Amendment 115 seems to suggest that a union should not be penalised for errors when the correct details are held by the employer. I have already set out why existing legislation renders such an amendment unnecessary. There is already a “reasonably practicable” test, and we will be issuing improved guidance. Amendment 117 would mean that the union could supply information to the assurer to help them to carry out their role only if it did not conflict with the union’s responsibility to comply with data protection requirements. I have already outlined the safeguards relating to data protection. The assurer will have to be able to see the register if they are to carry out their responsibilities effectively, and the amendment could prevent that from happening.
Amendment 119 also seeks further reassurance on the Data Protection Act, but that is unnecessary because it will already apply. Amendments 118 and 128 propose replacing the words “all reasonable steps” with “all steps necessary”. I must ask the hon. Member for Edinburgh South what steps he can imagine that are necessary yet unreasonable. Is he really suggesting that we want necessary and unreasonable steps to be taken?
Amendment 120 would change the disclosure requirements, but I have already set out the safeguards, so the amendment is unnecessary.
I hope that I have been able to reassure the Committee on a few points of concern. These measures will not present an unreasonable burden on unions and the safeguards in place against the misuse of data are more than adequate. This clause is necessary to provide independent assurance of the maintenance of large and complex registers.
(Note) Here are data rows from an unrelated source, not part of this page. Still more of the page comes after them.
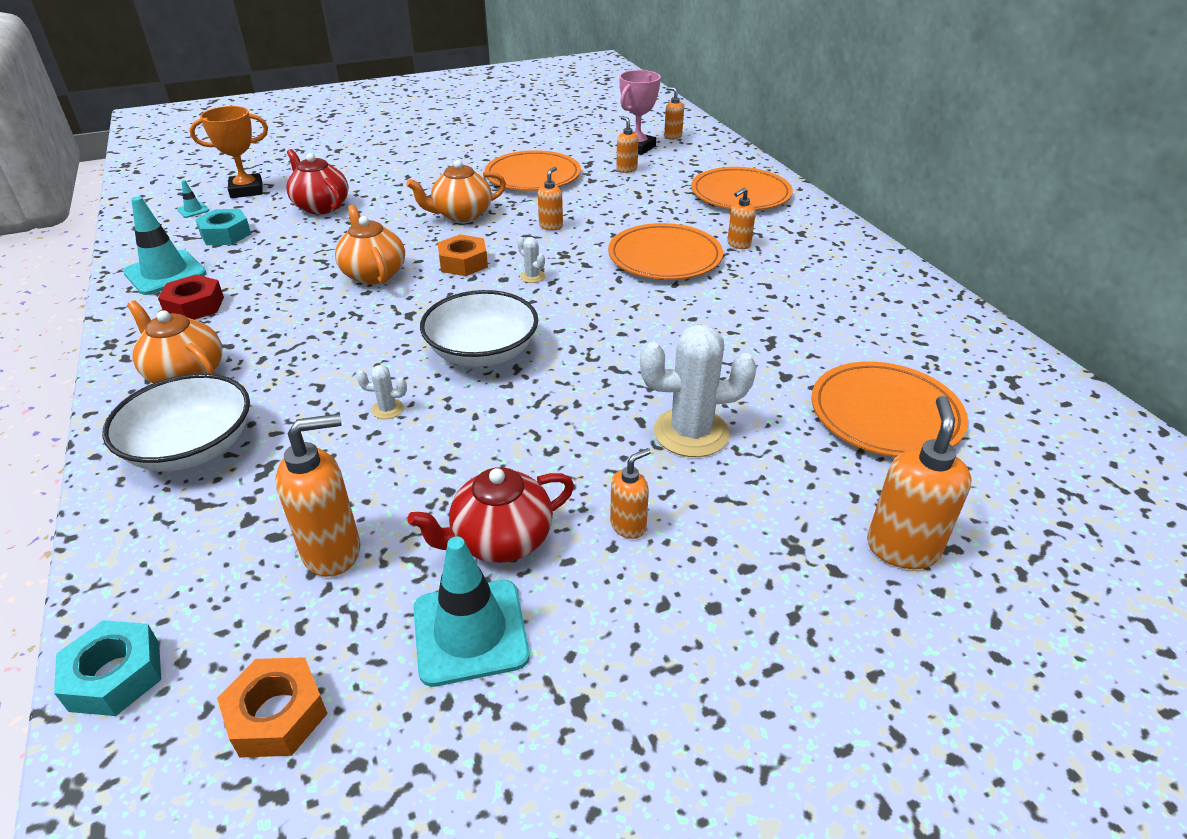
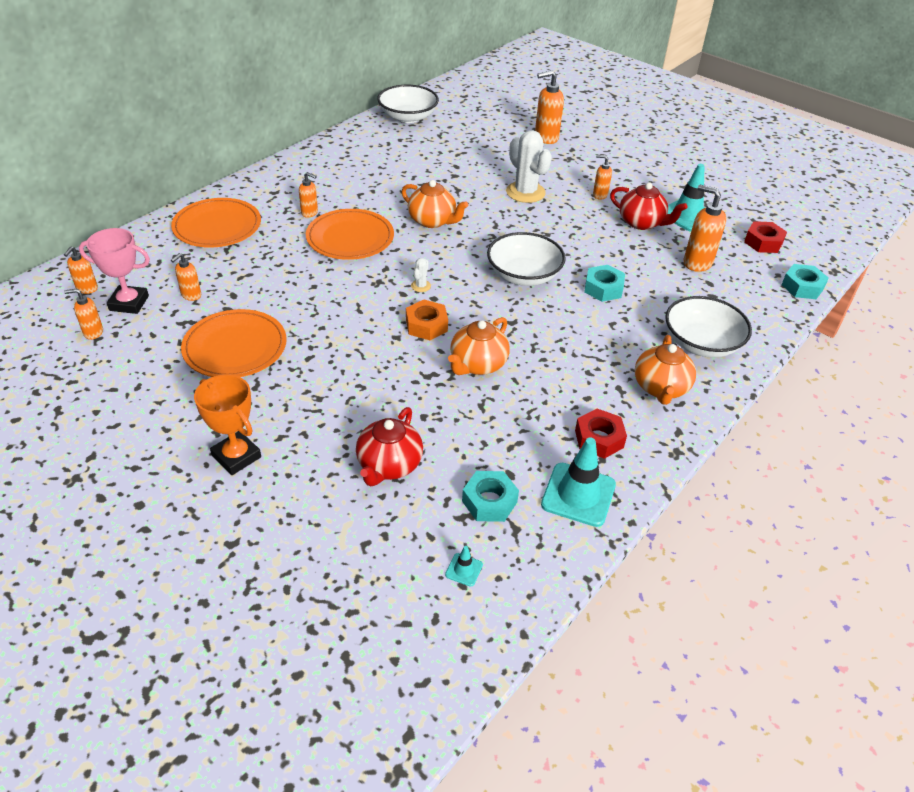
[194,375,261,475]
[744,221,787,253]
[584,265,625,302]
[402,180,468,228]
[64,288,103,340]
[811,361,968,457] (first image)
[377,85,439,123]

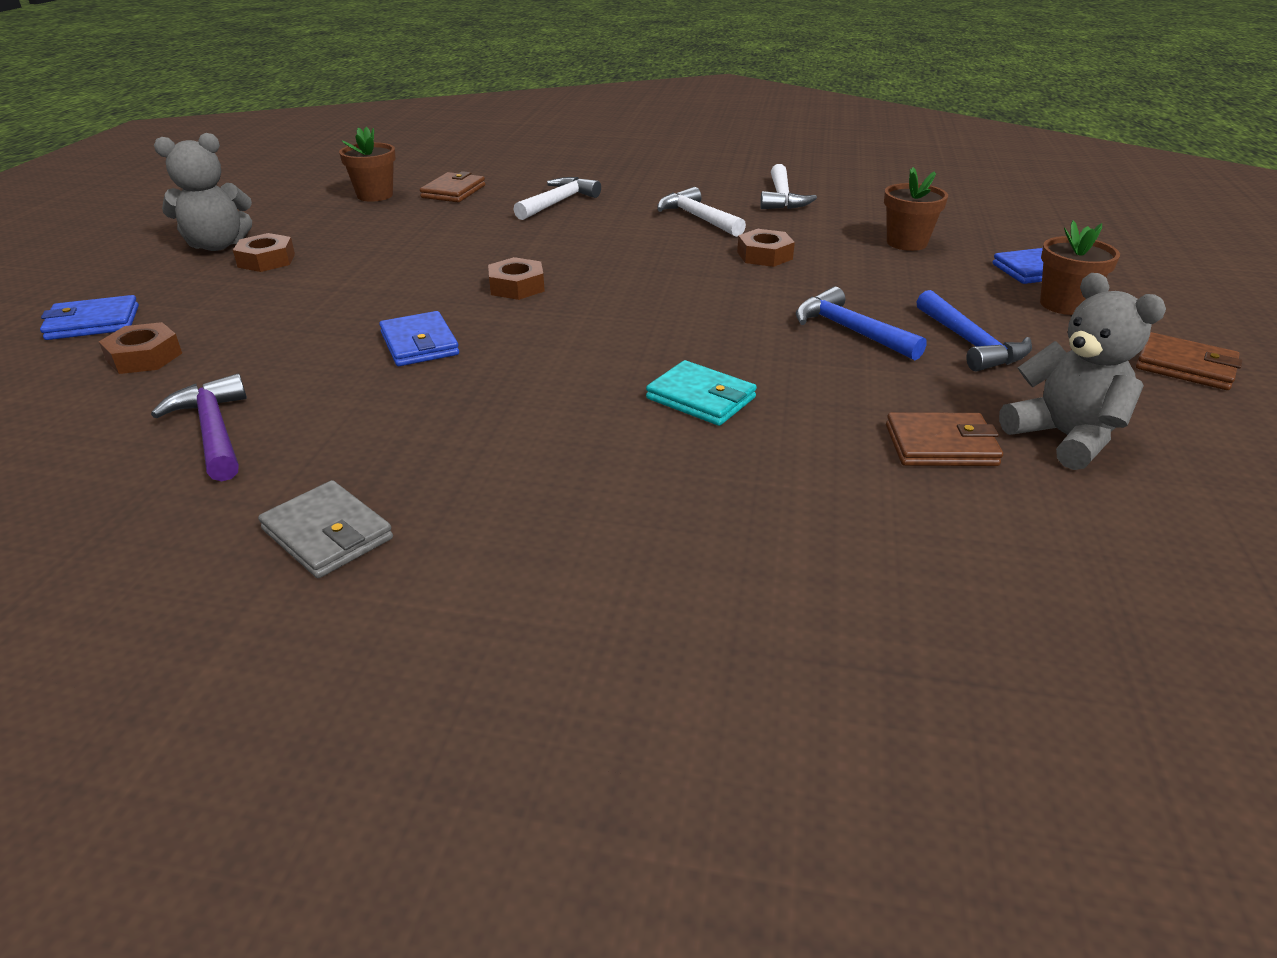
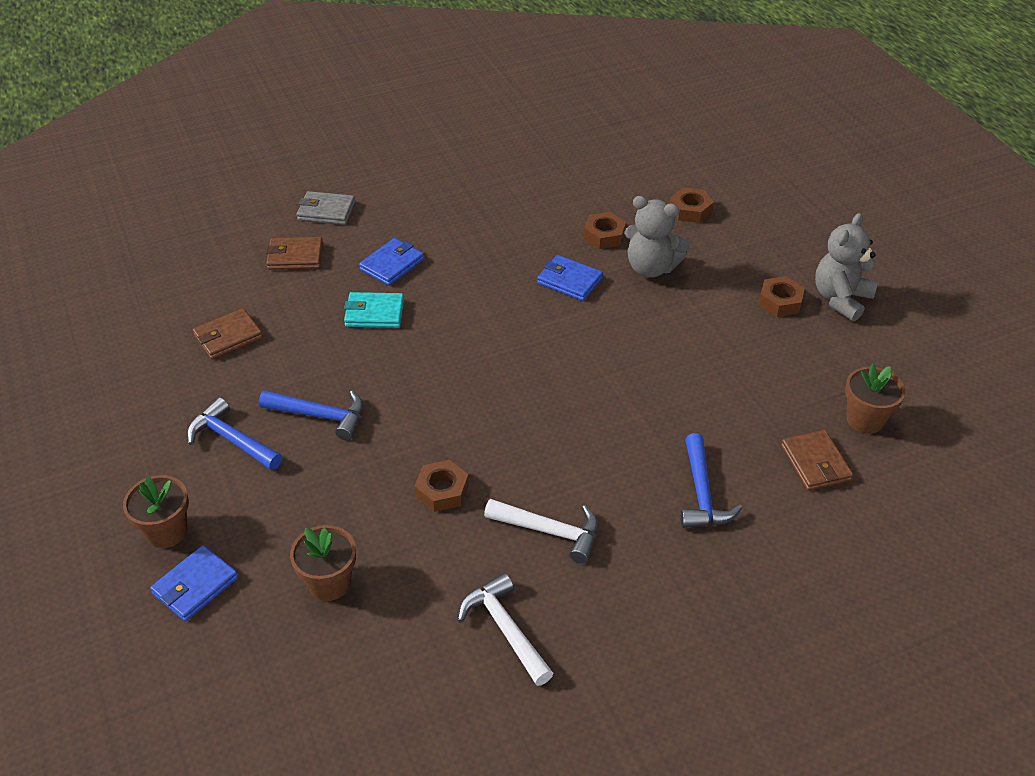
[359,238,424,286]
[151,374,247,481] (first image)
[297,191,355,225]
[583,212,626,249]
[680,433,742,528]
[624,196,690,278]
[266,237,323,270]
Clause 37 should stand part of the Bill, and I urge the hon. Member for Edinburgh South not to press his amendments.
Given the time, all I will say in summing up is that the Government cannot win the next general election on the arguments, so they will win it on—
On a point of order, Mr Deputy Speaker. In light of the fact that so many issues could not be debated in Committee, have you had any notice from the Government that they intend to give House more time on Report so that those issues may be debated properly?
I can reassure the hon. Gentleman that I have had absolutely no notice of that. However, as he is well aware, it is up to the Government to make the timetable.